Problem details: Copy out the text of the data below word for word, leaving out the pictures.

Listed entries:
········

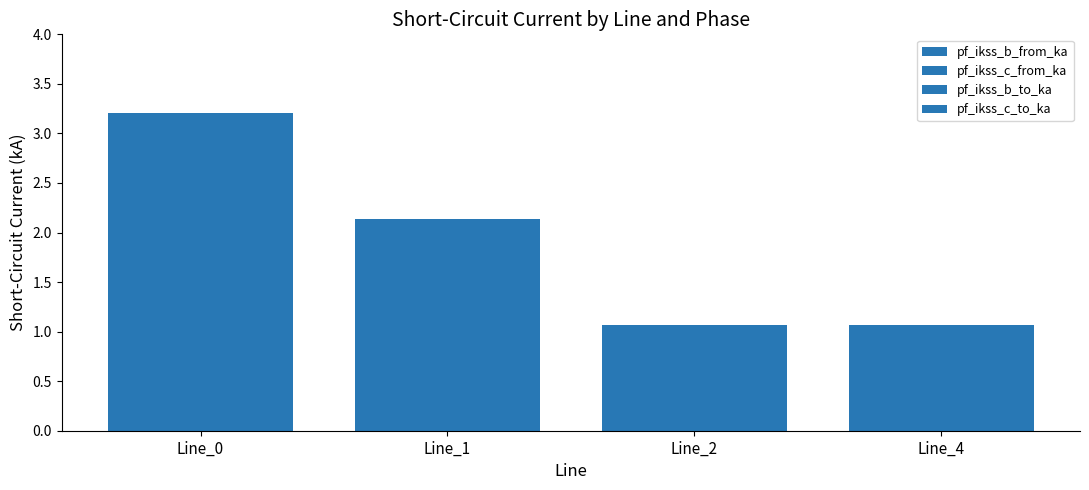

Which has a higher value, Line_2 or Line_4?

Line_4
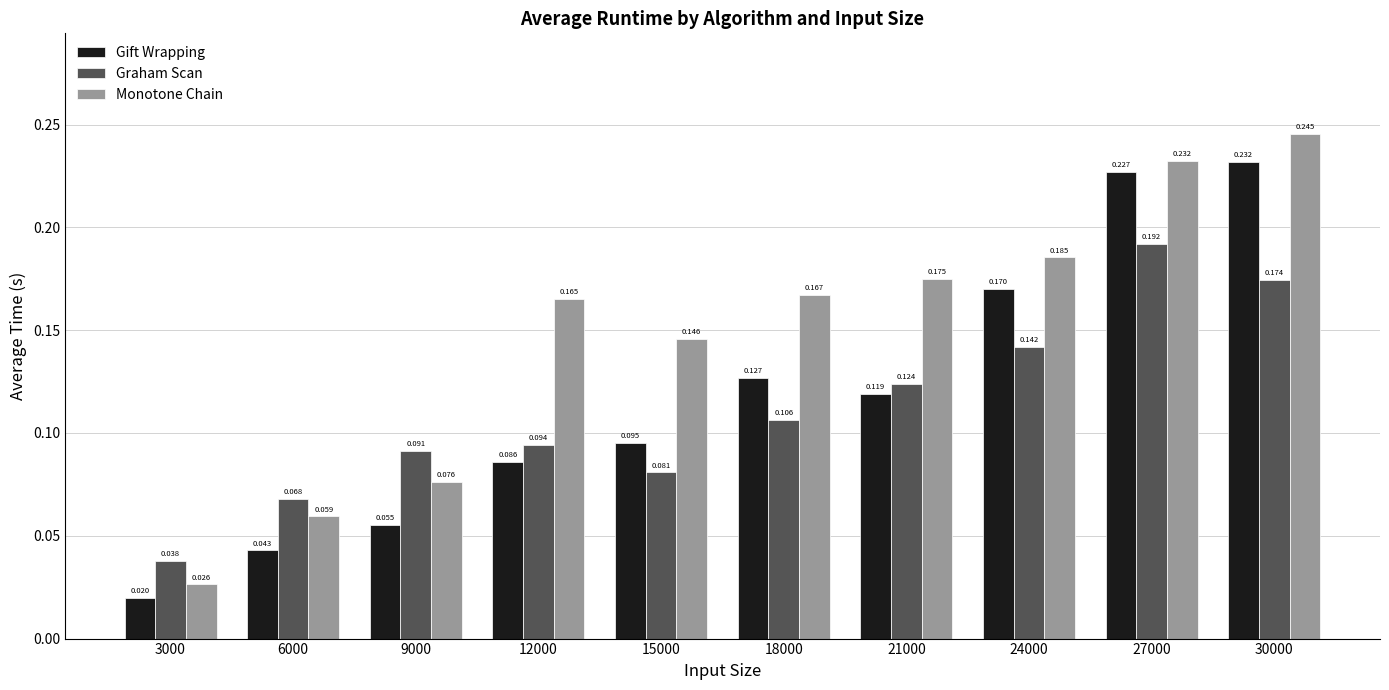

Is the value of Monotone Chain at 24000 greater than the value of Gift Wrapping at 15000?

Yes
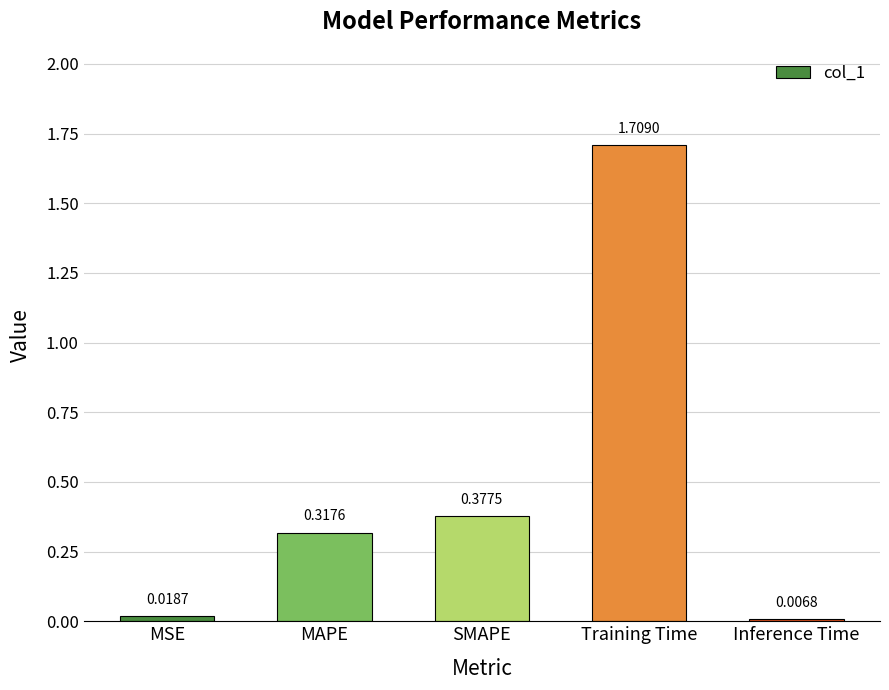

Count the number of data series in this chart.

1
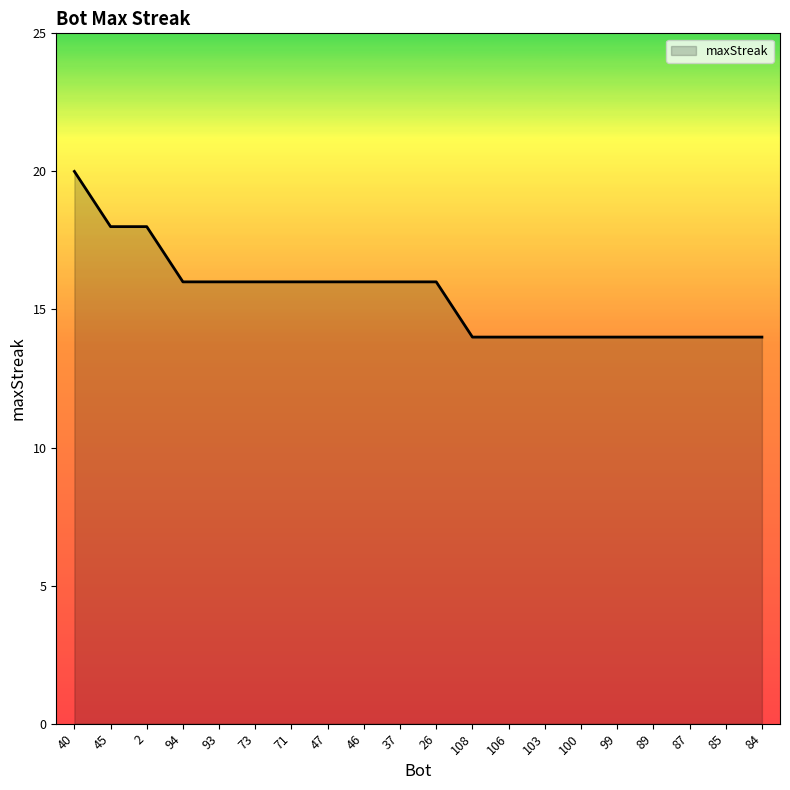

True or false: the data shows 14 at 85.

True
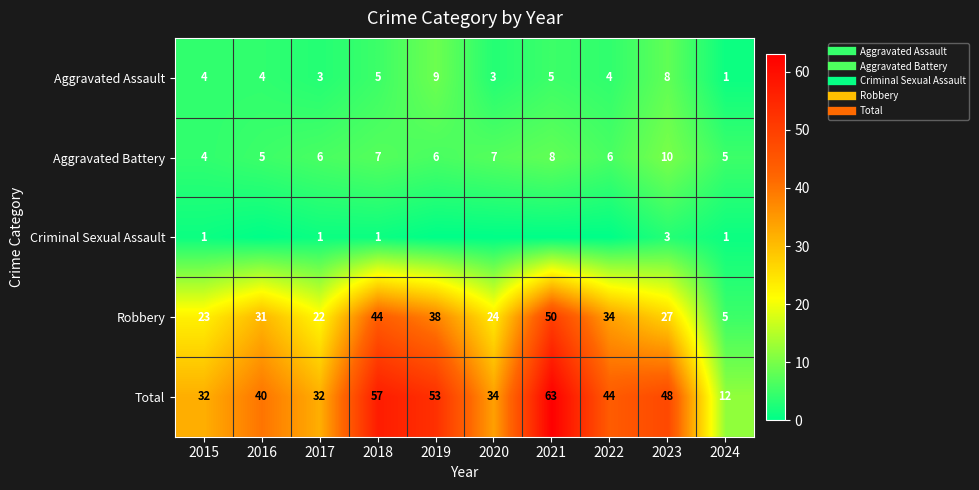

Rank the series at 2024 from lowest to highest value.

Aggravated Assault, Criminal Sexual Assault, Aggravated Battery, Robbery, Total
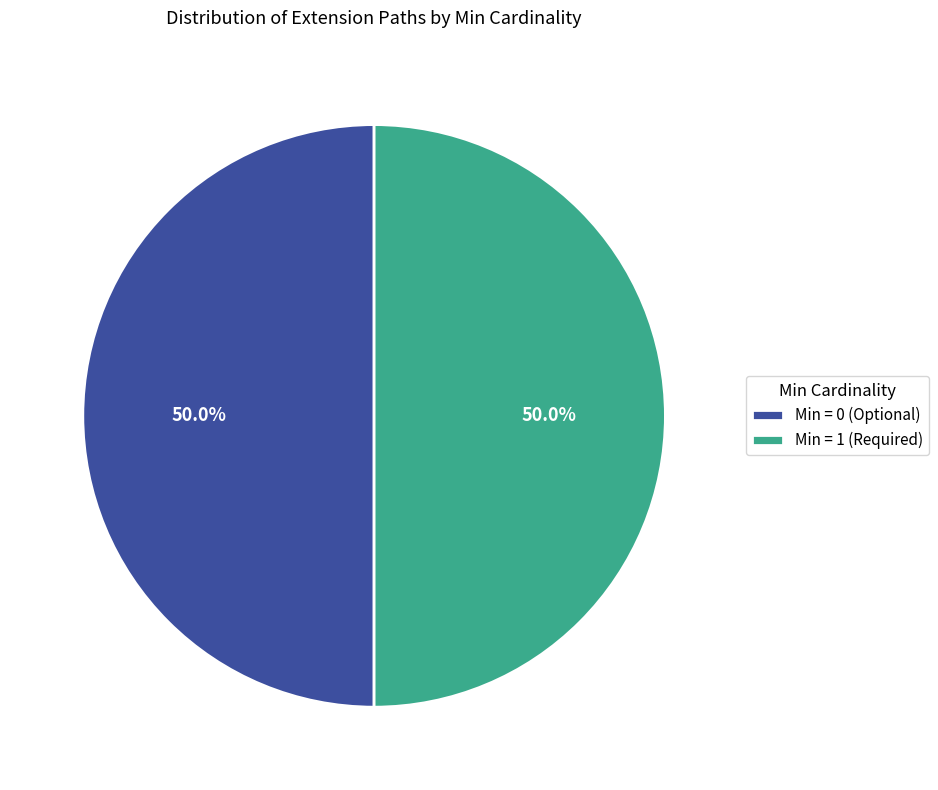

Approximately how many times larger is the value at Min = 0 (Optional) compared to Min = 1 (Required)?

1.0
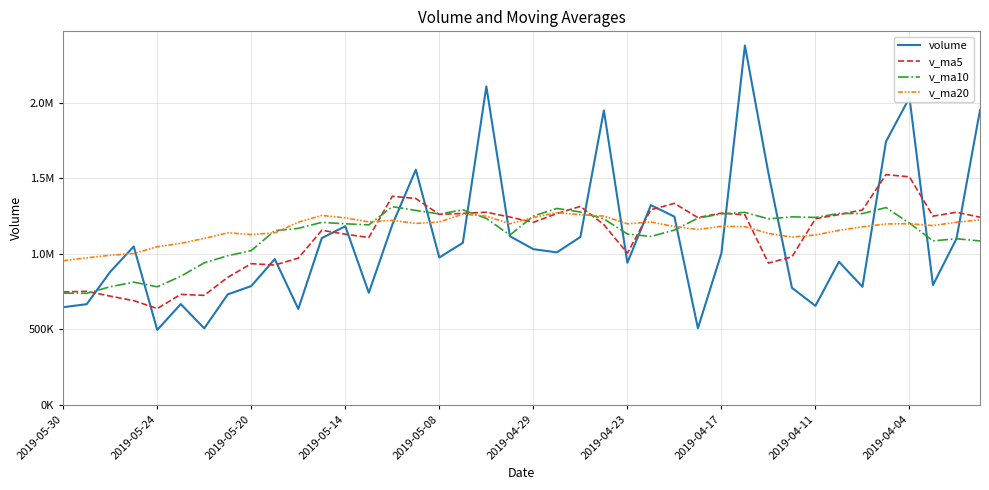

What is the highest value of the v_ma20 series?

1272696.8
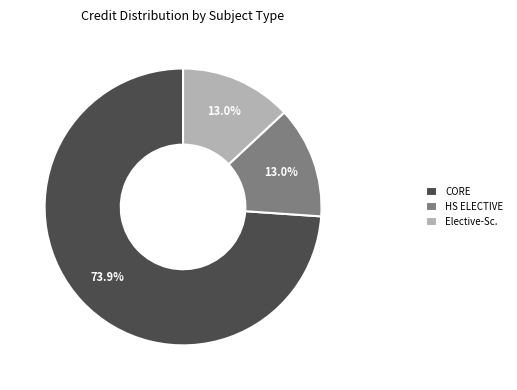

Which category has the biggest portion of the pie?

CORE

········

Solution to the problem:
Which has a higher value, Line_2 or Line_4?

Line_4

Is the value of Monotone Chain at 24000 greater than the value of Gift Wrapping at 15000?

Yes

Count the number of data series in this chart.

1

True or false: the data shows 14 at 85.

True

Rank the series at 2024 from lowest to highest value.

Aggravated Assault, Criminal Sexual Assault, Aggravated Battery, Robbery, Total

Approximately how many times larger is the value at Min = 0 (Optional) compared to Min = 1 (Required)?

1.0

What is the highest value of the v_ma20 series?

1272696.8

Which category has the biggest portion of the pie?

CORE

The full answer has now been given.